Like its peers, Tenet said it now expects its full-year financial performance to be better than earlier projections.
In total, Tenet reported a net loss of $26 million on $4 billion of net operating revenue for the second quarter compared with a loss of $50 million on $3.9 billion in revenue during the same period last year.
After several quarters of falling volume, its same-hospital admissions increased 2.8%, or 4% when adjusted for outpatient activity. The number of paying admissions increased 4.4% on a same-hospital basis, and its bad debt declined 18.2%, representing 7.3% of revenue compared with 9% in the year-ago period.
The change was starkest in its five Medicaid expansion states, where uninsured and charity admissions declined 54.3% while Medicaid admissions increased 22.9%.
Tenet also identified 2,700 admissions and more than 24,000 outpatient visits that were covered by a health plan purchased from an exchange—about triple what it saw in the first quarter.
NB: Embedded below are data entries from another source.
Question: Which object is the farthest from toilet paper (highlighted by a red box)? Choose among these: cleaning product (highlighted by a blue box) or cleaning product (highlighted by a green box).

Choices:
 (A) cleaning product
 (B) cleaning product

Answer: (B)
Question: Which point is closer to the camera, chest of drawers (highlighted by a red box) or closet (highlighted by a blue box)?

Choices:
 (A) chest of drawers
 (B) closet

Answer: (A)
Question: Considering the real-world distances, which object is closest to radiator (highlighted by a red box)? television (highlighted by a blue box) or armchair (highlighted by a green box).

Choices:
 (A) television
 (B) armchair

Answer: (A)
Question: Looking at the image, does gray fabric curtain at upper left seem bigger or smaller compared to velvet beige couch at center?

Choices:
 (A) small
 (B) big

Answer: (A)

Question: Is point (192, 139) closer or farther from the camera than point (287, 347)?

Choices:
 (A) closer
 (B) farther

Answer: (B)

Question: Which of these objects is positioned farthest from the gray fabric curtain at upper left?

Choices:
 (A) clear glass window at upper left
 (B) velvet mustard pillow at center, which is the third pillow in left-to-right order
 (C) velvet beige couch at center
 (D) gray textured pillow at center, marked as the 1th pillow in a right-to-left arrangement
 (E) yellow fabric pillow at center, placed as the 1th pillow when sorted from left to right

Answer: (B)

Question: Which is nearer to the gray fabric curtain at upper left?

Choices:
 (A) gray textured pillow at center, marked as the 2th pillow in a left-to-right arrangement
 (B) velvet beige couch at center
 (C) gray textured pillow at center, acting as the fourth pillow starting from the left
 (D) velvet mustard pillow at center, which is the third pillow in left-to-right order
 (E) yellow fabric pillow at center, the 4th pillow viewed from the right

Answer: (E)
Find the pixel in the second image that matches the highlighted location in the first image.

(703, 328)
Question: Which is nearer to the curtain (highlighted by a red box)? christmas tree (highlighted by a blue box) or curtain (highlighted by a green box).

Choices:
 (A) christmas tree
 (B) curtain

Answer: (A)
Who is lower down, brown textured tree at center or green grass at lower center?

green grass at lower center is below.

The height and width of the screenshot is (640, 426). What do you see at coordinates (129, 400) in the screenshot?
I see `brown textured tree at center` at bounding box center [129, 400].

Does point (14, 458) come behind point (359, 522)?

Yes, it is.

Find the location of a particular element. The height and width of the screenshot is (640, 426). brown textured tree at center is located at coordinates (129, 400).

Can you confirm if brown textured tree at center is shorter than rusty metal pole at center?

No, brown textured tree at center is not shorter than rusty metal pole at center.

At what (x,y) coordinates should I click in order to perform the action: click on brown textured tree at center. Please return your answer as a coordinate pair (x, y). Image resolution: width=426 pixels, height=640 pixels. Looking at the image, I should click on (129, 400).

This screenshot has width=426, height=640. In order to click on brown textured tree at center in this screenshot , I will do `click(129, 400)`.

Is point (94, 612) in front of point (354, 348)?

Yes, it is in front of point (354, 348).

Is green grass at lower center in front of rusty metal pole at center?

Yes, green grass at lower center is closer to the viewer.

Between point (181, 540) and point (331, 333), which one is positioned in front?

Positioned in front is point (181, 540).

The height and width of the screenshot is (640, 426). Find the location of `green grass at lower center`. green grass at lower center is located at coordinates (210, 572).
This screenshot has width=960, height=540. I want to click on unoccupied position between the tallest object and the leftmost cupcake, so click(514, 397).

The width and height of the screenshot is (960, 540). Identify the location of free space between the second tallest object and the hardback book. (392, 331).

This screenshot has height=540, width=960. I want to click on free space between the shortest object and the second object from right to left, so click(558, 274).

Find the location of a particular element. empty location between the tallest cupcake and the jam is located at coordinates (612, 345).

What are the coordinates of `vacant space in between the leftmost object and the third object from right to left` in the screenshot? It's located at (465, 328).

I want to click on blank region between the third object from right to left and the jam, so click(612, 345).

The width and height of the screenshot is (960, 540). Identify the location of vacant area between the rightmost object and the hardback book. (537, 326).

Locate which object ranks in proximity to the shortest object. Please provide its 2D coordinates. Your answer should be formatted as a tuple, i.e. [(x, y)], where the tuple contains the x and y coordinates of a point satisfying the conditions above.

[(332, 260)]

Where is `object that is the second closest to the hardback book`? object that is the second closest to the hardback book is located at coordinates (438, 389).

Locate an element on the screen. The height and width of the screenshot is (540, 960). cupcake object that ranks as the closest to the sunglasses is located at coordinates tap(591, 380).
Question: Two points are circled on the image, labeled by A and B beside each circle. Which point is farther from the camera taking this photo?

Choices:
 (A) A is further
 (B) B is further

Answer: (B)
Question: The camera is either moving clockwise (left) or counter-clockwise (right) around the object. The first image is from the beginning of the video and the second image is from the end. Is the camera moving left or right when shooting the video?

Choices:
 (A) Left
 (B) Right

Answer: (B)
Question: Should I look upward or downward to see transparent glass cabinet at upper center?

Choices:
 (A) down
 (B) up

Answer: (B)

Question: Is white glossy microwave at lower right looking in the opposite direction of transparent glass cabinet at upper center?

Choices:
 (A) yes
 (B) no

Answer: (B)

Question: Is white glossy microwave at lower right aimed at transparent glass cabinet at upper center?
However, while healthcare reform provided a boost, a number of one-time items dragged down the bottom line. Among these was the additional interest expense that it has to pay as part of the financing of last year’s acquisition of Vanguard Health Systems.
In addition, it lost $87 million in revenue from the Arizona Medicaid program after the state significantly downsized its managed-care contract. Finally, like all California providers, it is waiting for the CMS to approve an extension to the state’s provider fee program, which expired Dec. 31. The program contributed $66 million in the second quarter of 2013.
Nevertheless, Tenet was able to hold its expenses to just a 0.7% increase per adjusted admission. Revenue from Conifer also increased 30.1%.
Tenet now expects its 2014 earnings before interest, taxes, depreciation and amortization to be in the range of $1.85 billion to $1.95 billion, an increase from the $1.8 billion to $1.9 billion it forecast earlier this year.